*What needs to be done*.
Put these lines into a numbered list, skipping any blank lines, and leave the pictures out of your answer.

(Dataset records)
------------------------------------------------------------------------

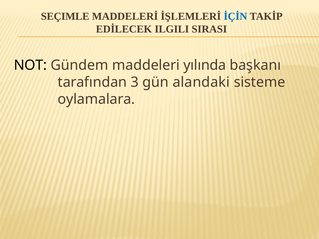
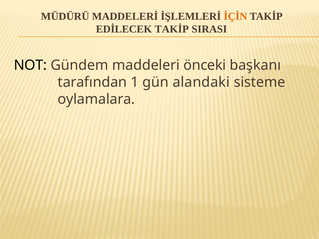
SEÇIMLE: SEÇIMLE -> MÜDÜRÜ
İÇİN colour: blue -> orange
EDİLECEK ILGILI: ILGILI -> TAKİP
yılında: yılında -> önceki
3: 3 -> 1
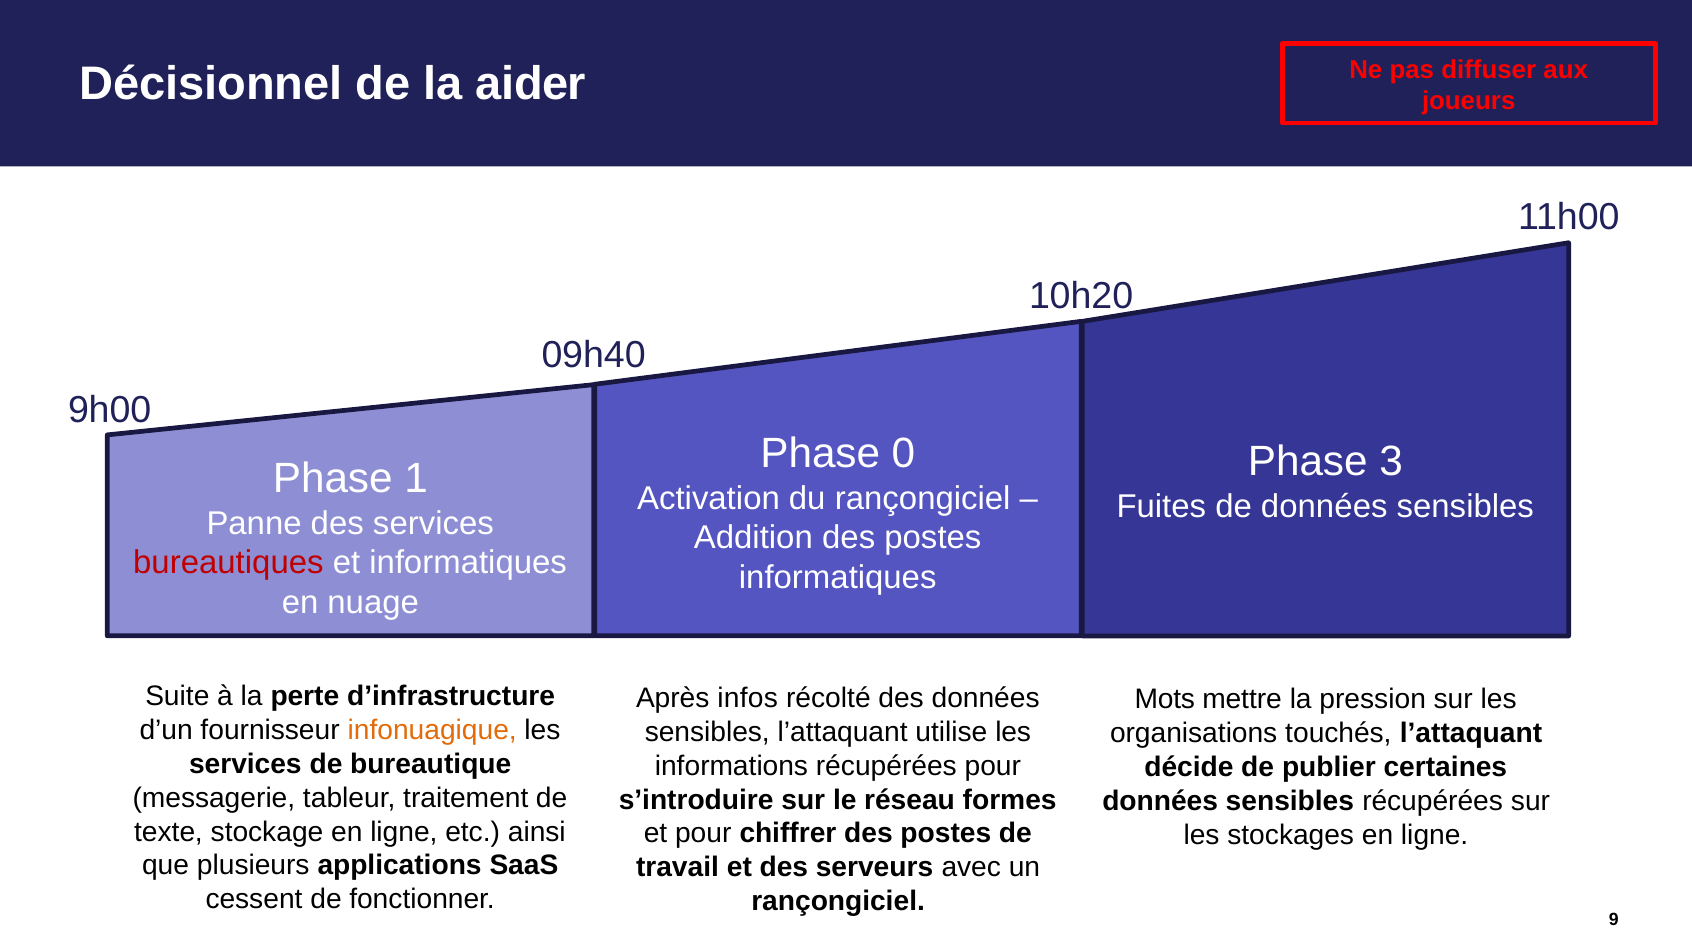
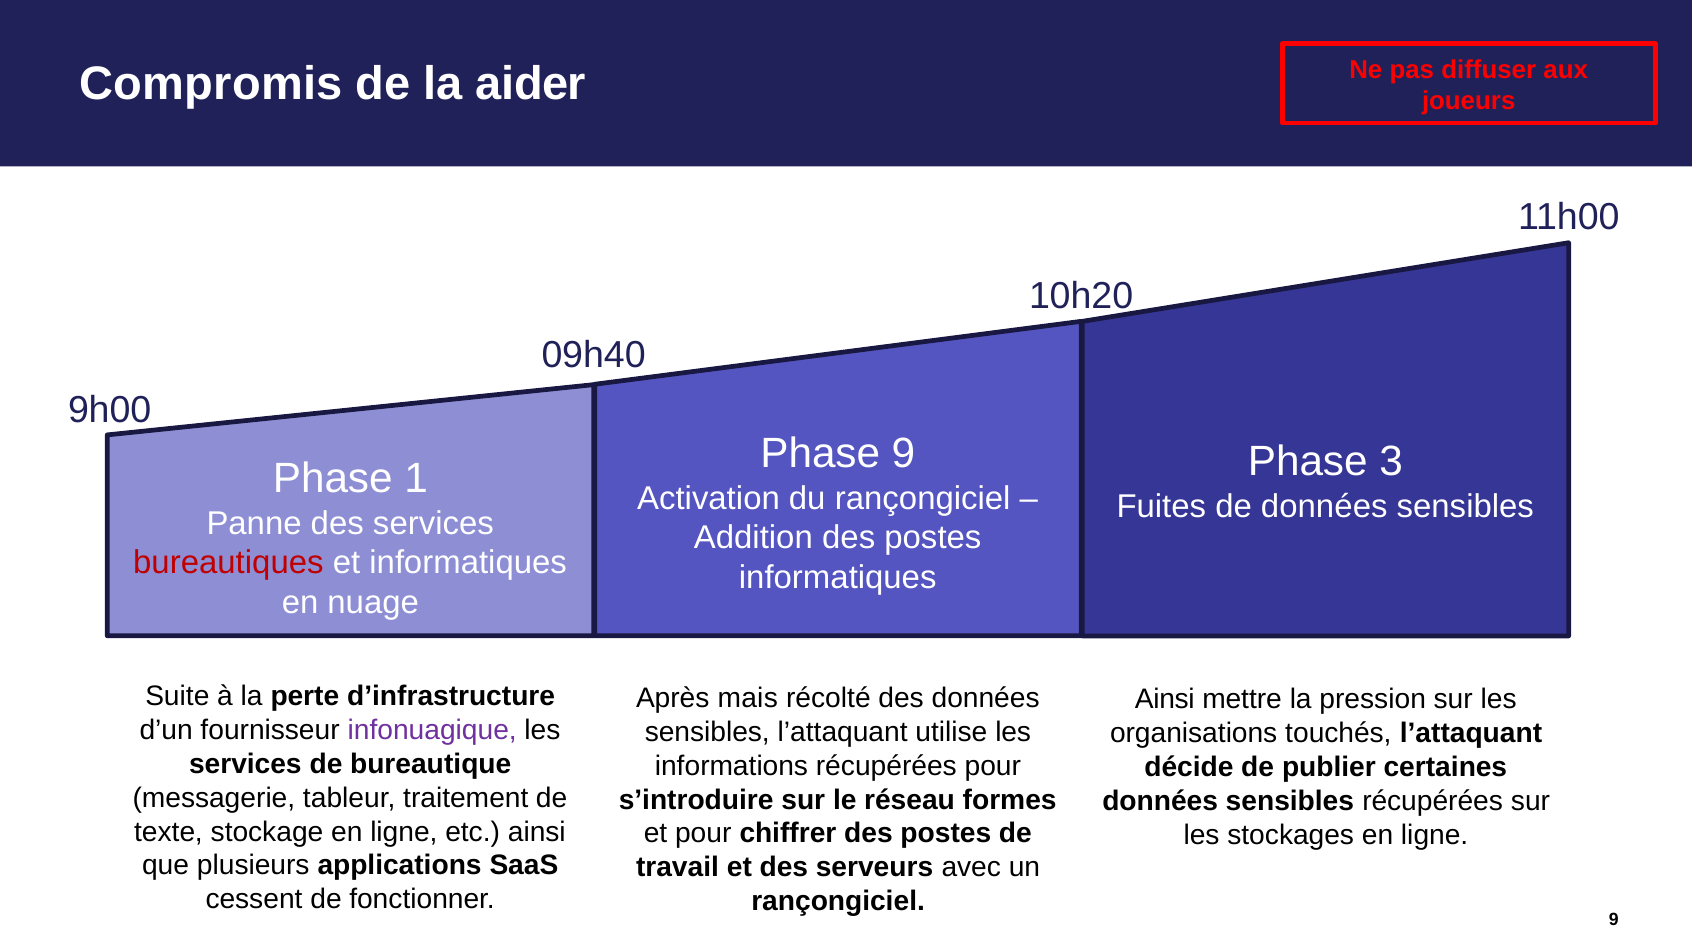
Décisionnel: Décisionnel -> Compromis
Phase 0: 0 -> 9
infos: infos -> mais
Mots at (1165, 699): Mots -> Ainsi
infonuagique colour: orange -> purple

------------------------------------------------------------------------

*Reply to the exercise*.
1. SEÇIMLE: SEÇIMLE -> MÜDÜRÜ
2. İÇİN colour: blue -> orange
3. EDİLECEK ILGILI: ILGILI -> TAKİP
4. yılında: yılında -> önceki
5. 3: 3 -> 1
6. Décisionnel: Décisionnel -> Compromis
7. Phase 0: 0 -> 9
8. infos: infos -> mais
9. Mots at (1165, 699): Mots -> Ainsi
10. infonuagique colour: orange -> purple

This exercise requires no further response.